„Ist es nur noch eine Frage der Zeit, bis wir uns Unbeschwertheit nicht mehr leisten können oder wollen?“

Es hatte etwas Erschreckendes, wenn man es sehen wollte: So viel Polizei, so viel Sicherheit war noch nie beim Braunschweiger Karnevals-Umzug Schoduvel, der am Sonntag 150 000 Menschen anlockte. Mit Maschinenpistolen bewaffnete Beamte, Blockaden mit Containern und schweren Fahrzeugen, hermetische Überwachung rund um den Zug, viele Streifen inmitten der Feiernden, Polizeifahrzeuge in einer Massierung, wie man es selten sieht. Der Staat macht ernst, er muss es, ja, es war notwendig. Denn der Karnevalsumzug ist ein weiches, verletzliches Ziel. An jeder Kurve, an jedem Sammelpunkt hätte es friedlich Feiernde treffen können. Es war klar, dass der verstörende Terroranschlag auf den Berliner Weihnachtsmarkt mit einem LKW sowie etliche ähnliche Fälle weltweit nicht ohne Konsequenzen für Braunschweig und die anderen Umzüge bleiben würden.

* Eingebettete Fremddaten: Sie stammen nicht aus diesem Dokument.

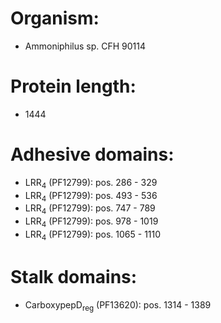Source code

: * Organism:
- Ammoniphilus sp. CFH 90114
* Protein length:
- 1444
* Adhesive domains:
- LRR_4 (PF12799): pos. 286 - 329
- LRR_4 (PF12799): pos. 493 - 536
- LRR_4 (PF12799): pos. 747 - 789
- LRR_4 (PF12799): pos. 978 - 1019
- LRR_4 (PF12799): pos. 1065 - 1110
* Stalk domains:
- CarboxypepD_reg (PF13620): pos. 1314 - 1389

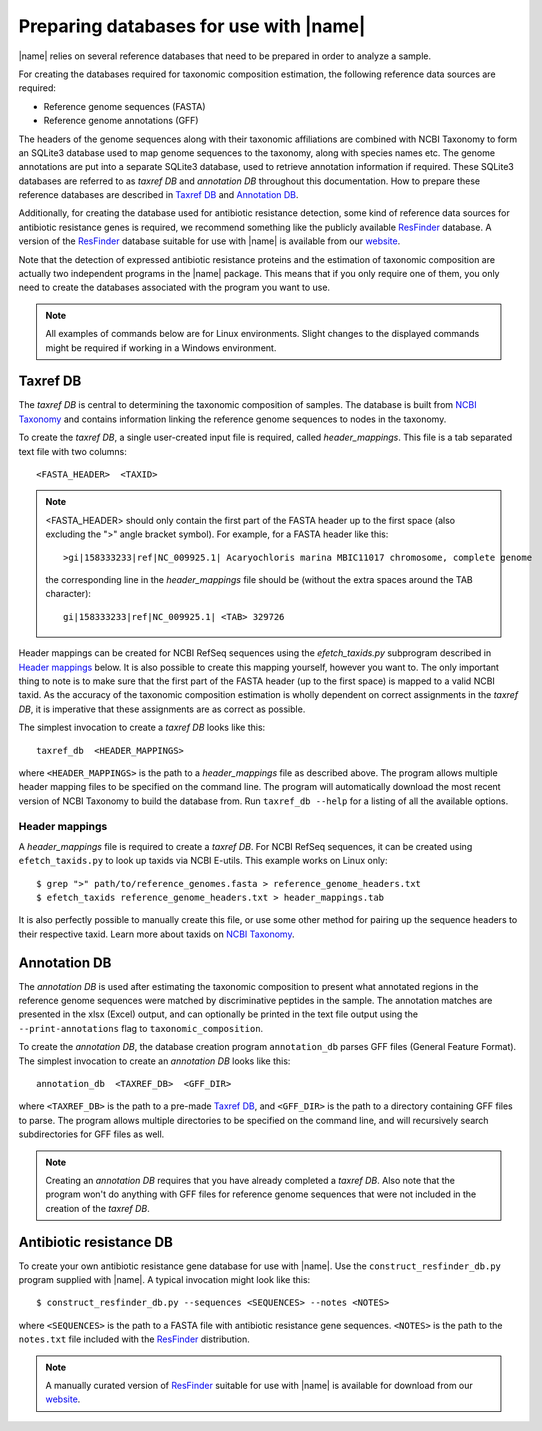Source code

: Preparing databases for use with |name|
=======================================

|name| relies on several reference databases that need to be prepared in
order to analyze a sample.

For creating the databases required for taxonomic composition estimation, the
following reference data sources are required:

* Reference genome sequences (FASTA) 
* Reference genome annotations (GFF) 

The headers of the genome sequences along with their taxonomic affiliations are
combined with NCBI Taxonomy to form an SQLite3 database used to map genome sequences
to the taxonomy, along with species names etc. The genome annotations are put into
a separate SQLite3 database, used to retrieve annotation information if required.
These SQLite3 databases are referred to as `taxref DB` and `annotation DB`
throughout this documentation.  How to prepare these reference databases are
described in `Taxref DB`_ and `Annotation DB`_.

Additionally, for creating the database used for antibiotic resistance
detection, some kind of reference data sources for antibiotic resistance
genes is required, we recommend something like the publicly available `ResFinder`_
database. A version of the `ResFinder`_ database suitable for use with |name| is
available from our `website`_.


.. _ResFinder: https://cge.cbs.dtu.dk//services/ResFinder/
.. _website: http://bioinformatics.math.chalmers.se/tcup/tutorial/databases/resfinder.zip


Note that the detection of expressed antibiotic resistance proteins and the
estimation of taxonomic composition are actually two independent programs in
the |name| package. This means that if you only require one of them, you only
need to create the databases associated with the program you want to use.


.. note::
    All examples of commands below are for Linux environments. Slight changes
    to the displayed commands might be required if working in a Windows environment.
  

Taxref DB
*********
The `taxref DB` is central to determining the taxonomic composition of samples.
The database is built from `NCBI Taxonomy`_ and contains information linking
the reference genome sequences to nodes in the taxonomy. 

To create the `taxref DB`, a single user-created input file is required, called
`header_mappings`. This file is a tab separated text file with two columns::

    <FASTA_HEADER>  <TAXID> 

.. note::
    <FASTA_HEADER> should only contain the first part of the FASTA header up to
    the first space (also excluding the ">" angle bracket symbol).
    For example, for a FASTA header like this::

        >gi|158333233|ref|NC_009925.1| Acaryochloris marina MBIC11017 chromosome, complete genome

    the corresponding line in the `header_mappings` file should be (without the
    extra spaces around the TAB character)::
        
        gi|158333233|ref|NC_009925.1| <TAB> 329726
 
    
Header mappings can be created for NCBI RefSeq sequences using the
`efetch_taxids.py` subprogram described in `Header mappings`_
below. It is also possible to create this mapping yourself, however you want
to. The only important thing to note is to make sure that the first part of the
FASTA header (up to the first space) is mapped to a valid NCBI taxid. As the
accuracy of the taxonomic composition estimation is wholly dependent on correct
assignments in the `taxref DB`, it is imperative that these assignments are as
correct as possible.

The simplest invocation to create a `taxref DB` looks like this::
   
    taxref_db  <HEADER_MAPPINGS>

where ``<HEADER_MAPPINGS>`` is the path to a `header_mappings` file as
described above. The program allows multiple header mapping files to be
specified on the command line. The program will automatically download the most
recent version of NCBI Taxonomy to build the database from. Run ``taxref_db
--help`` for a listing of all the available options. 


Header mappings
---------------
A `header_mappings` file is required to create a `taxref DB`.  
For NCBI RefSeq sequences, it can be created using ``efetch_taxids.py`` to look
up taxids via NCBI E-utils. This example works on Linux only::

    $ grep ">" path/to/reference_genomes.fasta > reference_genome_headers.txt
    $ efetch_taxids reference_genome_headers.txt > header_mappings.tab

It is also perfectly possible to manually create this file, or use some other
method for pairing up the sequence headers to their respective taxid. Learn more
about taxids on `NCBI Taxonomy`_. 

.. _`NCBI Taxonomy`: http://www.ncbi.nlm.nih.gov/taxonomy


Annotation DB
*************
The `annotation DB` is used after estimating the taxonomic composition to
present what annotated regions in the reference genome sequences were matched
by discriminative peptides in the sample. The annotation matches are presented 
in the xlsx (Excel) output, and can optionally be printed in the text file output
using the ``--print-annotations`` flag to ``taxonomic_composition``. 

To create the `annotation DB`, the database creation program ``annotation_db``
parses GFF files (General Feature Format). The simplest invocation to create
an `annotation DB` looks like this::

    annotation_db  <TAXREF_DB>  <GFF_DIR>

where ``<TAXREF_DB>`` is the path to a pre-made `Taxref DB`_, and ``<GFF_DIR>``
is the path to a directory containing GFF files to parse. The program allows
multiple directories to be specified on the command line, and will recursively
search subdirectories for GFF files as well.

.. note::
    Creating an `annotation DB` requires that you have already completed a
    `taxref DB`. Also note that the program won't do anything with GFF files
    for reference genome sequences that were not included in the creation of
    the `taxref DB`. 
    


Antibiotic resistance DB
************************
To create your own antibiotic resistance gene database for use with |name|. Use
the ``construct_resfinder_db.py`` program supplied with |name|.  A typical
invocation might look like this::

    $ construct_resfinder_db.py --sequences <SEQUENCES> --notes <NOTES>

where ``<SEQUENCES>`` is the path to a FASTA file with antibiotic resistance
gene sequences. ``<NOTES>`` is the path to the ``notes.txt`` file included with
the `ResFinder`_ distribution.  

.. note:: 
    A manually curated version of `ResFinder`_ suitable for use with |name| is
    available for download from our `website`_.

So wird es auch am heutigen Rosenmontag bei den großen Spektakeln im Westen nicht anders sein. Und wir wünschen uns nur, was wir uns am Wochenende sehnlichst auch hier bei uns gewünscht haben: dass alles friedlich über die Bühne geht. Die enormen Sicherheitsanstrengungen lassen uns den Blick auf eine Frage werfen, die im Moment nicht wenige umtreibt: Ist es nur noch eine Frage der Zeit, bis wir uns Unbeschwertheit nicht mehr leisten können oder wollen? Darauf gibt es eine klare Antwort. Gerade dann kommt es um so mehr darauf an, Flagge zu zeigen und zu bekennen, was uns wichtig ist. Aber auch wach und aufmerksam zu sein. Wenn man das ist, kann man viel entdecken. Einerseits Anzeichen für Gefahr, die niemand verharmlosen sollte. Schließlich möchte später niemand gefragt werden: Warum hast Du das nicht verhindert? Andererseits sieht der aufmerksame Beobachter beim Schoduvel eine multikulturelle Stadt, wie wir sie uns wünschen. Eine, die gemeinsam feiert und einen uralten Brauch wiederentdeckt, den manche schon als verknöcherte Altherren-Veranstaltung abgetan hatten, der aber mittlerweile Karriere macht als Groß-Event mit Kult-Charakter. Was am schönsten zu sehen ist: Die Kinder werden mitgenommen – und oben vom Wagen erkennst du kaum Schranken oder Grenzen. Das ist eine so wertvolle Erfahrung, dass es sich lohnt, diese Freiheit zu verteidigen, wenn es nötig ist.